A new Urban Institute Study cites the need for black depository institutions to boost their technology infrastructure. According to the report, closing the tech gap is necessary to ensure that those black banks and credit unions can expand their service offerings to communities, companies, and individuals of color.
Black banks and credit unions are key providers of banking services like credit access in many communities of color, especially in areas of low-income. As the report notes, they have also been critical financial service providers for wealth-building in traditionally underserved communities. For example, black banks played a vital role in providing mortgages to black borrowers in the aftermath of the Great Recession.
The report’s authors note that the average black bank is only seven percent the size of the average nonminority bank, with black-owned credit unions being just 19 percent the size of their nonminority-owned peers. Despite this disparity in size and available resources, the authors suggest that black depository institutions will need to address the need for more digital banking services if they want to keep pace with changes in consumer behavior.
Calling on black banks to bridge the digital divide
According to data in the report, older black Americans are nearly twice as unlikely to use internet or mobile phone technology as their white counterparts. However, those numbers are dramatically different for black Americans born after 1965, nearly all of whom have access to those technologies.
The report does acknowledge that greater adoption of digital technology services will need to be accompanied by an increased emphasis on cybersecurity.

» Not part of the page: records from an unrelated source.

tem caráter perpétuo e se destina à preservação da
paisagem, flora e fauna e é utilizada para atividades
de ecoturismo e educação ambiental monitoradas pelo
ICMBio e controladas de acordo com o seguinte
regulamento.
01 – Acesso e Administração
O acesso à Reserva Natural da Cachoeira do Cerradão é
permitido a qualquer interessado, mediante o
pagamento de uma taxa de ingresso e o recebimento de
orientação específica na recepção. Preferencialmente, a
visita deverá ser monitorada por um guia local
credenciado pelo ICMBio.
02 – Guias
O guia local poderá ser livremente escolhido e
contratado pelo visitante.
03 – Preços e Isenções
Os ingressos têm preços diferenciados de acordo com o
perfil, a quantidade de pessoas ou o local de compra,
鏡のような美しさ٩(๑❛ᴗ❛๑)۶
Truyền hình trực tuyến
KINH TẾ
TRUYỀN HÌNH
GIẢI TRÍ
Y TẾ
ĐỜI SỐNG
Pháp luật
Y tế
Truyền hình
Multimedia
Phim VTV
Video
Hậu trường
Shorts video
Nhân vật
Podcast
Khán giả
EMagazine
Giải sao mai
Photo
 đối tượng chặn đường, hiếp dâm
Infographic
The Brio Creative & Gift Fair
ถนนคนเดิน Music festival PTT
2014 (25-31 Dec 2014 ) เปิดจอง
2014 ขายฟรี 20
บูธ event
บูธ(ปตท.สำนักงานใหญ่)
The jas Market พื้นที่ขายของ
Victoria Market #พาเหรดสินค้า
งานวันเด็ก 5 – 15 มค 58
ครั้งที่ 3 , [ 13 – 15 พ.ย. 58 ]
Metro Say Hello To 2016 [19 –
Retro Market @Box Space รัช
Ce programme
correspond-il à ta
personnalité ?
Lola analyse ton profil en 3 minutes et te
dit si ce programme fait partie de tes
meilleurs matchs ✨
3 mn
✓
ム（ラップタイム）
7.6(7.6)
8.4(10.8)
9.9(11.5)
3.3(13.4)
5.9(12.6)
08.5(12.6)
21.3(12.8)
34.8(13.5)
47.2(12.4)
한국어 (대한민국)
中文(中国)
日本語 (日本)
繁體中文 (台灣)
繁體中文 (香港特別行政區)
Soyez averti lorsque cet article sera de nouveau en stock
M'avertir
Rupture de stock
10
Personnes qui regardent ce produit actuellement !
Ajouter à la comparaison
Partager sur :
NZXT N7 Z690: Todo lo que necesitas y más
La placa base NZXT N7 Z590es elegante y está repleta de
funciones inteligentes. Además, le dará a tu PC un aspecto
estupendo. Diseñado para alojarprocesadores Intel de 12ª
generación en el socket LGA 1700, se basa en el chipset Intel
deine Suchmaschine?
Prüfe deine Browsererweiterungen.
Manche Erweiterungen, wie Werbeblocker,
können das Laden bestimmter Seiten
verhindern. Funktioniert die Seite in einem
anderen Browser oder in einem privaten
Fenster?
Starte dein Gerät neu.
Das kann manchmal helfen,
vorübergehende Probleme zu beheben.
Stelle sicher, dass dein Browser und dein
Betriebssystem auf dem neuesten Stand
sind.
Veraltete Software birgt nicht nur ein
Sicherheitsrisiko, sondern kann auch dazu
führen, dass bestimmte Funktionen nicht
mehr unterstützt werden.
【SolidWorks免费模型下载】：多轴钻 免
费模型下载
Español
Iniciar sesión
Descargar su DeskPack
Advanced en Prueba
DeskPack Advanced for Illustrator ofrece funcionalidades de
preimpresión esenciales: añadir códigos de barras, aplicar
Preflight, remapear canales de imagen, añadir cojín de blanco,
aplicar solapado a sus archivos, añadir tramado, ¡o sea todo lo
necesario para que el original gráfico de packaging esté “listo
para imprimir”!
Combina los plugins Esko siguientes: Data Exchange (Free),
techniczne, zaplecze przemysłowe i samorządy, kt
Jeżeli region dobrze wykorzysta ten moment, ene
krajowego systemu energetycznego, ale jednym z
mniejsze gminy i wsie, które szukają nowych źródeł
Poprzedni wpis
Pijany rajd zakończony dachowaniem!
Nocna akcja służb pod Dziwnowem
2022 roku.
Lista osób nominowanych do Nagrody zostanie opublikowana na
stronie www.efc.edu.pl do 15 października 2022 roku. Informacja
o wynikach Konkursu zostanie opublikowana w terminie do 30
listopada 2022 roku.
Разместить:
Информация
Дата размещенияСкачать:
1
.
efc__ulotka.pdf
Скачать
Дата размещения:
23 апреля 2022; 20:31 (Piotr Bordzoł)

At the same time, however, it argues that increased financial inclusion cannot just focus on “the demand side” as represented by unbanked consumers. It must also focus on the supply side by ensuring that these banks provide the key digital banking services those consumers expect.

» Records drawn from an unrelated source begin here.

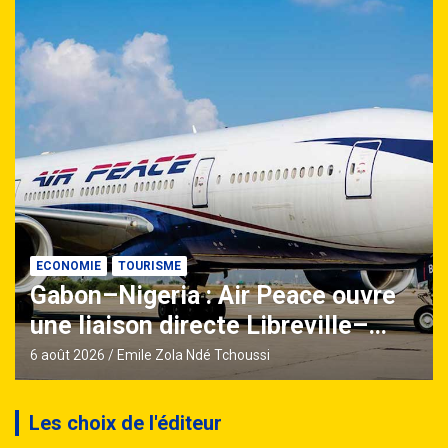
ECONOMIE
TOURISME
Gabon–Nigeria : Air Peace ouvre
une liaison directe Libreville–
Lagos avec quatre vols par
6 août 2026
Emile Zola Ndé Tchoussi
semaine
Les choix de l'éditeur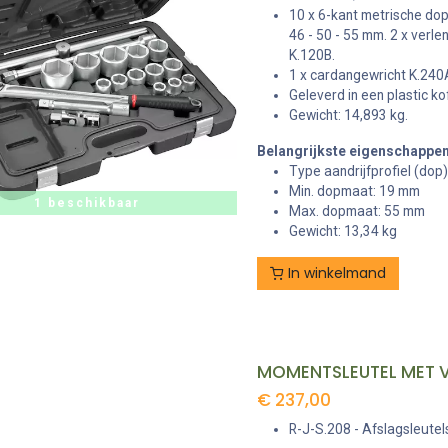
10 x 6-kant metrische doppe
46 - 50 - 55 mm. 2 x verl
K.120B.
1 x cardangewricht K.240
Geleverd in een plastic kof
Gewicht: 14,893 kg.
Belangrijkste eigenschappe
Type aandrijfprofiel (dop
Min. dopmaat: 19 mm
1 beschikbaar
Max. dopmaat: 55 mm
Gewicht: 13,34 kg
In winkelmand
€
237,00
R-J-S.208 - Afslagsleutel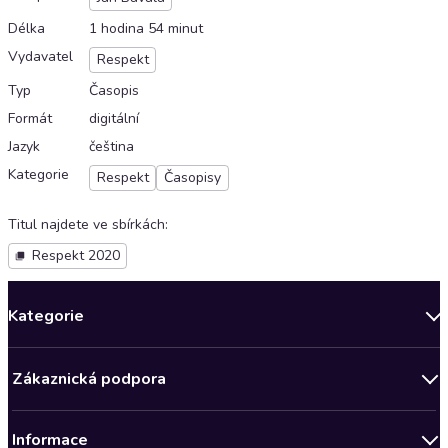
Délka
1 hodina 54 minut
Vydavatel
Respekt
Typ
Časopis
Formát
digitální
Jazyk
čeština
Kategorie
Respekt
Časopisy
Titul najdete ve sbírkách
:
Respekt 2020
Kategorie
Novinky
Zákaznická podpora
Bestsellery měsíce
Obchodní podmínky
Podcasty
Informace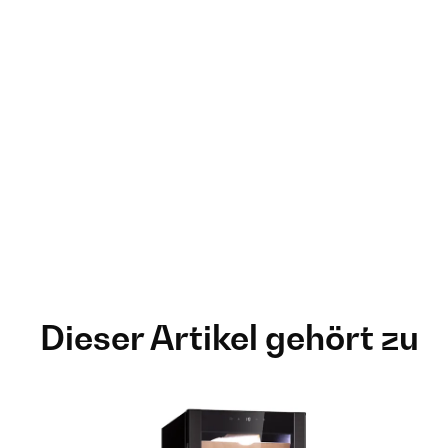
Dieser Artikel gehört zu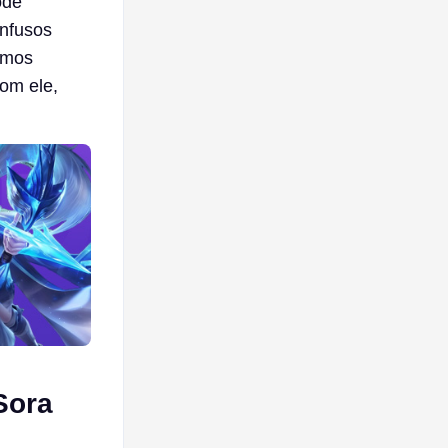
ode
onfusos
amos
om ele,
Sora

“By strengthening the technological apparatus of Black depository institutions, the investments the federal government and other stakeholders have made can help close the current technology gap that threatens the future of these institutions. Although eliminating technological disparities cannot solve all the challenges these institutions face or the communities of color they serve, closing this gap could better enable them to provide communities of color more access to financial opportunities and ultimately help address the broader racial wealth gap.”